As analysts expected, Twitter reported less than solid fourth-quarter earnings on Thursday.
Missing analysts’ estimates, the struggling social network saw revenue increase by just 1% to $717 million year-over-year. Using the vaguest of terms to describe Twitter’s recent performance, CEO Jack Dorsey said 2016 had been “transformative,” in a statement.
Twitter’s adjusted earnings of 16 cents a share bested forecasts for the period, but that wasn’t enough to offset sagging user grown. For the fourth quarter, monthly active users were up just 4% to 319 million year-over-year.
Worse yet, ad revenue totaled $638 million, during the period -- down slightly year-over-year.
As a result, Twitter’s stock was down by more than 12% on Thursday afternoon. Analysts didn’t hide their disappointment with the once high-flying company.
“Current quarter results were weaker-than-expected, with a big negative from what guidance implies about the coming quarter and the year,” Pivotal Research Group analyst Brian Wieser said in an investor note. “We are altering our long-term forecasts on the company and reducing our price target from $17 to $15 on a [year ending 2017] basis,” he said.

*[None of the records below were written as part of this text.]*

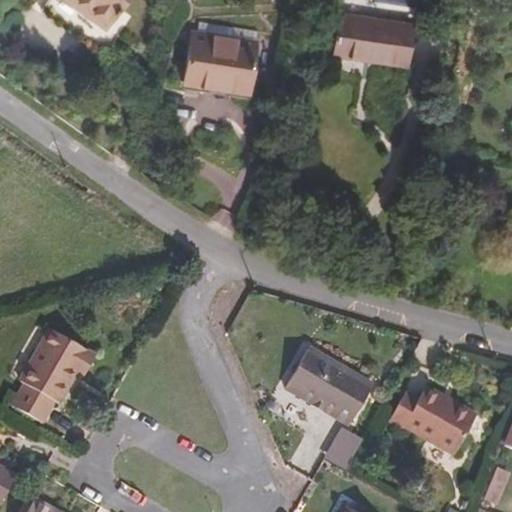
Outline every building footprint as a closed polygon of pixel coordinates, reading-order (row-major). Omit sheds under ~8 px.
[(72,4),(104,27),(123,0),(47,0),(40,10),(58,23),(72,4)] [(446,0),(436,0),(435,10),(444,12),(446,0)] [(116,36),(104,27),(72,4),(58,23),(102,55),(116,36)] [(413,26),(339,15),(334,55),(407,66),(413,26)] [(198,22),(196,33),(256,43),(257,31),(198,22)] [(256,43),(196,33),(191,33),(184,82),(248,92),(256,43)] [(435,179),(447,182),(450,167),(438,165),(435,179)] [(419,206),(423,191),(405,187),(401,201),(419,206)] [(95,356),(49,331),(20,383),(24,385),(12,407),(42,424),(55,402),(58,404),(76,373),(83,377),(95,356)] [(372,386),(308,348),(284,389),(349,426),(372,386)] [(446,406),(449,401),(425,387),(422,393),(446,406)] [(476,416),(449,401),(446,406),(422,393),(418,400),(405,393),(389,421),(402,429),(404,427),(454,455),(476,416)] [(0,503),(16,476),(0,466),(0,503)] [(52,511),(54,510),(34,499),(26,511),(52,511)]
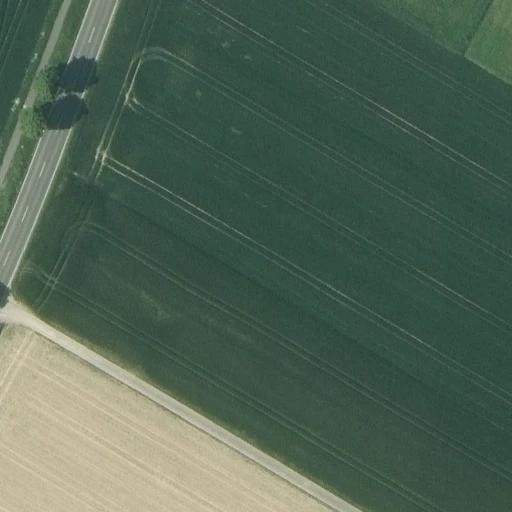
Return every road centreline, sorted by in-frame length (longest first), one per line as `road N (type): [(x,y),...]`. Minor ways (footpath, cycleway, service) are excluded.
road 1 (track): [(347,511),(0,308)]
road 2 (secondary): [(0,273),(103,0)]
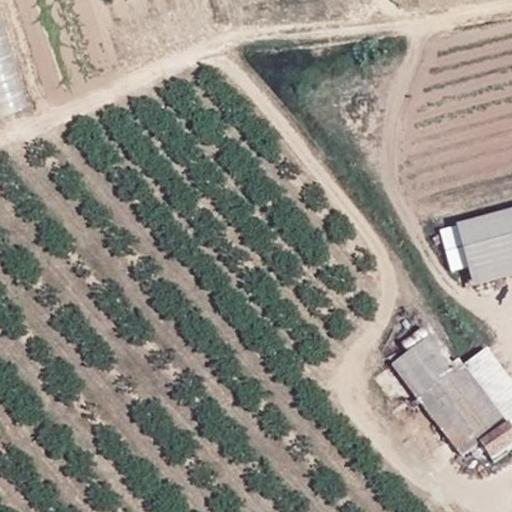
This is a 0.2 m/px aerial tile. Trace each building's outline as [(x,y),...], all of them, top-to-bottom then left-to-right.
[(474,286),(511,275),(511,206),(456,222),(474,286)] [(452,364),(430,336),(392,366),(464,458),(481,445),(502,428),(485,406),(452,364)] [(511,402),(511,386),(477,345),(470,350),(470,351),(511,402)] [(508,423),(511,420),(511,402),(470,351),(470,350),(458,359),(508,423)] [(502,428),(508,423),(458,359),(452,364),(485,406),(502,428)] [(511,427),(508,423),(502,428),(511,441),(511,427)] [(511,443),(511,441),(502,428),(481,445),(492,459),(511,443)]
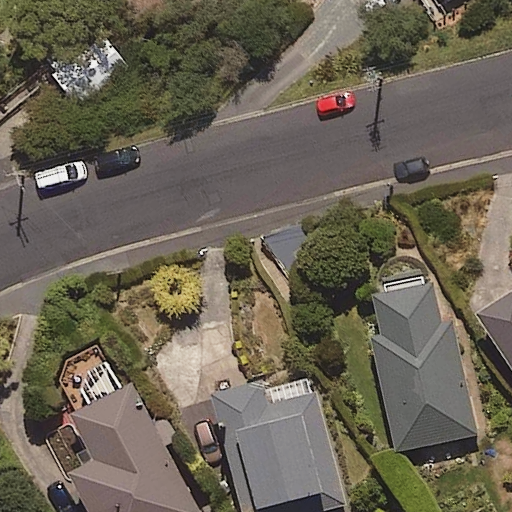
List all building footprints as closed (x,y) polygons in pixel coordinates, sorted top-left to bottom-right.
[(128,67),(104,36),(52,75),(76,106),(128,67)] [(444,332),(433,283),(372,297),(382,344),(375,345),(399,452),(478,434),(454,330),(444,332)] [(511,295),(482,313),(511,362),(511,295)] [(309,370),(208,399),(240,511),(339,511),(349,509),(309,370)] [(198,511),(132,385),(72,416),(96,462),(70,476),(88,511),(198,511)]
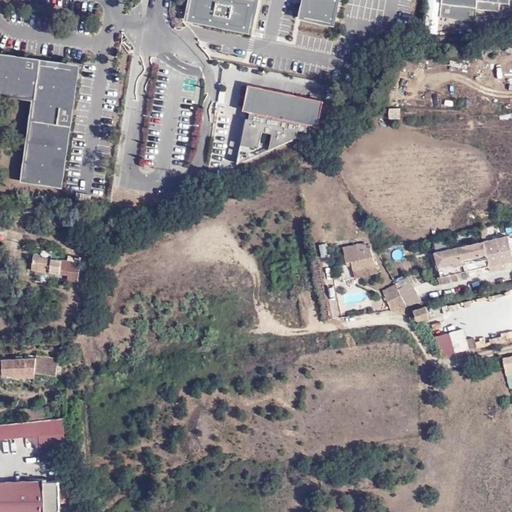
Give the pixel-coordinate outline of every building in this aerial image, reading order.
[(190,0),(187,18),(250,31),(256,0),(190,0)] [(304,0),(301,16),(333,23),(337,0),(304,0)] [(441,0),(442,2),(476,6),(498,8),(499,1),(510,2),(509,0),(441,0)] [(475,19),(476,6),(442,2),(440,15),(475,19)] [(479,51),(470,51),(470,60),(479,59),(479,51)] [(59,188),(76,74),(71,73),(71,68),(0,57),(0,91),(38,97),(26,183),(59,188)] [(76,74),(59,188),(63,188),(81,69),(71,68),(71,73),(76,74)] [(322,100),(246,85),(241,111),(248,112),(247,119),(245,118),(238,150),(255,154),(260,131),(271,133),(267,150),(295,138),(297,131),(306,132),(307,125),(316,127),(322,100)] [(21,182),(26,183),(38,97),(0,91),(0,95),(33,101),(21,182)] [(235,163),(255,154),(238,150),(235,163)] [(442,273),(462,268),(511,256),(511,246),(509,232),(436,250),(442,273)] [(365,247),(342,252),(346,268),(351,268),(354,277),(376,271),(370,251),(367,252),(365,247)] [(79,257),(33,253),(32,267),(68,270),(68,277),(77,278),(79,257)] [(465,276),(462,268),(442,273),(435,275),(437,282),(465,276)] [(406,304),(420,300),(408,280),(395,286),(406,304)] [(393,311),(406,304),(395,286),(393,282),(380,289),(393,311)] [(428,307),(412,310),(415,320),(430,316),(428,307)] [(466,338),(465,326),(449,327),(451,351),(476,349),(475,337),(466,338)] [(476,337),(477,347),(486,345),(484,336),(476,337)] [(49,366),(50,356),(34,354),(0,356),(1,373),(12,373),(13,375),(32,374),(33,369),(54,372),(54,366),(49,366)] [(31,407),(32,419),(37,419),(61,416),(59,397),(44,397),(45,406),(31,407)] [(37,419),(39,430),(42,451),(67,448),(62,416),(61,416),(37,419)] [(32,419),(0,423),(0,434),(39,430),(37,419),(32,419)] [(0,511),(69,511),(70,478),(0,478),(0,511)]
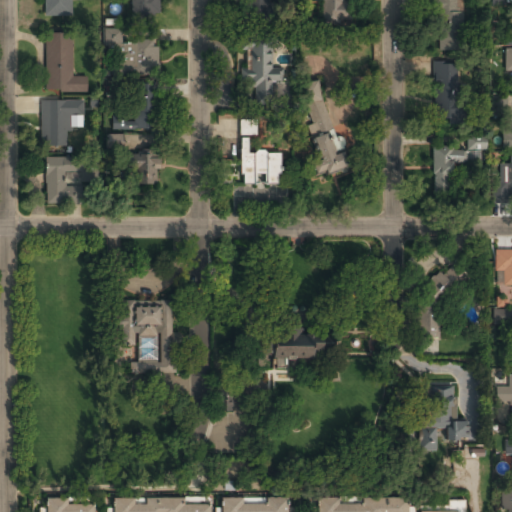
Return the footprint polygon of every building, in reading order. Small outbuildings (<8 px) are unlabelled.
[(43,0),(43,17),(71,17),(72,1),(76,1),(76,0),(43,0)] [(129,0),(129,14),(159,14),(159,0),(129,0)] [(243,0),(243,14),(274,14),(274,0),(243,0)] [(322,24),(345,24),(345,0),(312,0),(312,1),(322,1),(322,24)] [(433,0),(433,22),(438,22),(437,50),(462,50),(462,0),(433,0)] [(72,76),(72,34),(44,34),(43,92),(85,92),(85,76),(72,76)] [(271,68),(270,39),(245,39),(245,68),(240,68),(240,86),(252,86),(253,99),(270,99),(270,82),(280,82),(279,68),(271,68)] [(119,42),(119,69),(156,69),(156,42),(119,42)] [(434,120),(456,120),(456,61),(434,61),(434,120)] [(317,175),(340,171),(323,79),(300,84),(317,175)] [(111,130),(153,129),(153,89),(131,89),(131,108),(111,108),(111,130)] [(506,95),(493,96),(494,114),(506,114),(506,95)] [(39,100),(39,147),(69,147),(69,116),(82,116),(82,100),(39,100)] [(256,135),(256,119),(239,120),(239,136),(256,135)] [(511,145),(511,124),(502,124),(502,145),(511,145)] [(121,134),(107,134),(107,149),(122,148),(121,134)] [(432,147),(432,194),(451,194),(451,163),(484,163),(484,135),(466,135),(466,147),(432,147)] [(239,185),(280,185),(280,153),(248,153),(248,139),(239,139),(239,185)] [(126,184),(158,184),(158,152),(126,152),(126,184)] [(511,199),(511,155),(508,156),(508,163),(494,163),(496,200),(511,199)] [(77,182),(85,182),(85,158),(45,158),(45,204),(77,204),(77,182)] [(511,253),(494,253),(494,285),(511,286),(511,253)] [(417,338),(439,337),(438,298),(452,298),(452,289),(465,289),(464,265),(446,266),(446,273),(431,273),(432,284),(419,285),(419,297),(415,297),(417,338)] [(116,300),(116,345),(135,345),(135,337),(158,337),(158,368),(172,367),(171,300),(116,300)] [(511,309),(493,309),(493,321),(511,321),(511,309)] [(283,359),(312,359),(312,351),(326,350),(326,334),(301,334),(301,328),(281,328),(281,334),(271,334),(272,368),(283,368),(283,359)] [(511,376),(508,377),(508,387),(494,388),(495,403),(510,403),(511,422),(511,421),(511,376)] [(419,386),(418,451),(435,451),(435,429),(445,430),(445,440),(465,441),(465,422),(454,421),(455,387),(419,386)] [(217,412),(232,411),(232,388),(216,389),(217,412)] [(502,511),(511,511),(511,490),(502,491),(502,511)] [(218,511),(289,511),(289,498),(218,498),(218,511)] [(409,511),(409,498),(314,499),(314,511),(409,511)] [(209,511),(209,499),(111,499),(111,511),(209,511)] [(44,502),(44,511),(93,511),(93,502),(44,502)]
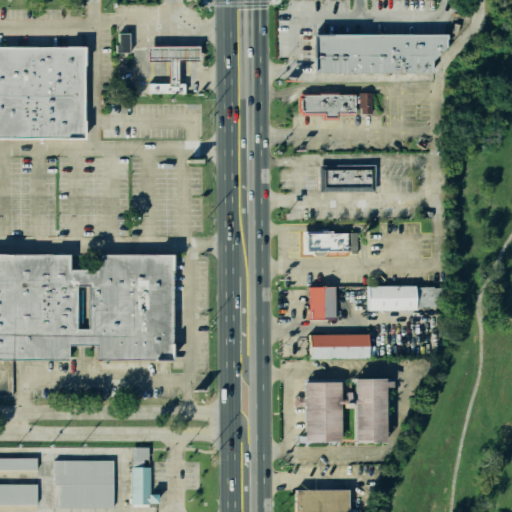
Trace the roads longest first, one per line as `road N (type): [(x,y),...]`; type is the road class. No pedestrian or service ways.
road 1 (primary): [(225,0),(229,511)]
road 2 (primary): [(258,511),(254,0)]
road 3 (residential): [(0,433),(229,435)]
road 4 (residential): [(229,413),(0,413)]
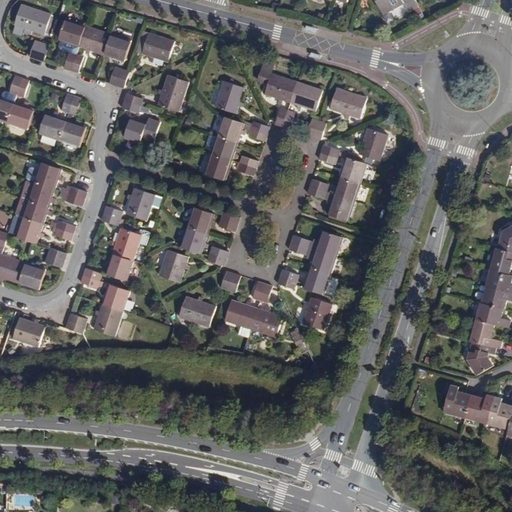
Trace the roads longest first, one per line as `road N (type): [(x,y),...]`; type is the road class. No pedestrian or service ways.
road 1 (secondary): [(356,493),(462,151),(484,125)]
road 2 (secondary): [(439,110),(438,144),(348,417)]
road 3 (secondary): [(259,460),(93,425),(0,421)]
road 4 (secondary): [(95,461),(138,452),(328,496)]
road 5 (secondary): [(95,461),(209,480),(315,511)]
road 6 (residential): [(0,294),(53,301),(69,284),(99,194),(98,158)]
road 7 (residential): [(291,220),(315,147),(277,134),(253,208)]
road 8 (residential): [(98,158),(104,100),(77,79),(6,58),(0,45)]
road 9 (tertiary): [(373,60),(208,15)]
road 10 (residential): [(253,208),(98,158)]
road 11 (residential): [(253,208),(234,264),(273,276),(291,220)]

How does Dorsey plan to turn things around?
“While revenue growth continues to lag audience growth, we are applying the same focused approach that drove audience growth to our revenue product portfolio, focusing on our strengths and the real-time nature of our service,” the second-time CEO stated on Thursday. “This will take time, but we're moving fast to show results."
During the quarter, mobile advertising revenue was 89% of total ad revenue. Data licensing and other revenue totaled $79 million -- an increase of 14%, year-over-year. Domestic revenue totaled $440 million -- a decrease of 5% year-over-year. International revenue totaled $277 million, which represented an increase of 12% year-over-year.
Total ad engagements were up 151% year-over-year.
Looking ahead to the first quarter of 2017, Twitter is expecting adjusted earnings somewhere between $75 million and $95 million.
“Revenue growth will continue to lag audience growth due to the sales cycle. It could be further impacted by the escalating competition for digital advertising spending and our efforts to re-evaluate our revenue product feature portfolio,” Anthony Noto, Twitter's COO said in a statement.
“We will continue to increase the value we provide advertisers by simplifying and differentiating the portfolio and improving the engagement and measurement of our products,” Noto promised.
Company watchers are not holding their breath.
“Twitter is losing traction fast,” Debra Aho Williamson, principal analyst at eMarketer, said in a recent note. “It is starting to shed once-promising products, such as Vine, and sell off parts of its business, such as its Fabric app development platform.”
“At the same time, some surveys indicate that Twitter is becoming less integral to advertisers’ spending plans,” Williamson added. “That doesn’t bode well for future ad revenue growth.”
As a result, eMarketer expects Twitter’s share of total worldwide digital ad spending to shrink slightly to 1.1%, this year, while its share of the worldwide mobile ad market will shrink to 1.6%.
Globally, total ad revenue will grow 12% to reach $2.53 billion, while mobile ad revenue will grow 13.5% to reach $2.27 billion this year.